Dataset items
□ □ □

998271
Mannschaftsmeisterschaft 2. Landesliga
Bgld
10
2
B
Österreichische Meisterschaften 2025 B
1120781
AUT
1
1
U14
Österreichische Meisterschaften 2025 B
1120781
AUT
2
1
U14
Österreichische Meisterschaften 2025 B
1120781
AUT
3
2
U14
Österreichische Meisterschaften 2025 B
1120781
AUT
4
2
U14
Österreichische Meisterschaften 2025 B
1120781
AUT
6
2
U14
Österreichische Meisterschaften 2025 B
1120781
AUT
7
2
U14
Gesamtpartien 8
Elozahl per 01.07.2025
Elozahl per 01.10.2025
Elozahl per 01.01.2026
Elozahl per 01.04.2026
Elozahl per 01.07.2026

□ □ □

Each record above should be repeated exactly.

998271
Mannschaftsmeisterschaft 2. Landesliga
Bgld
10
2
B
Österreichische Meisterschaften 2025 B
1120781
AUT
1
1
U14
Österreichische Meisterschaften 2025 B
1120781
AUT
2
1
U14
Österreichische Meisterschaften 2025 B
1120781
AUT
3
2
U14
Österreichische Meisterschaften 2025 B
1120781
AUT
4
2
U14
Österreichische Meisterschaften 2025 B
1120781
AUT
6
2
U14
Österreichische Meisterschaften 2025 B
1120781
AUT
7
2
U14
Gesamtpartien 8
Elozahl per 01.07.2025
Elozahl per 01.10.2025
Elozahl per 01.01.2026
Elozahl per 01.04.2026
Elozahl per 01.07.2026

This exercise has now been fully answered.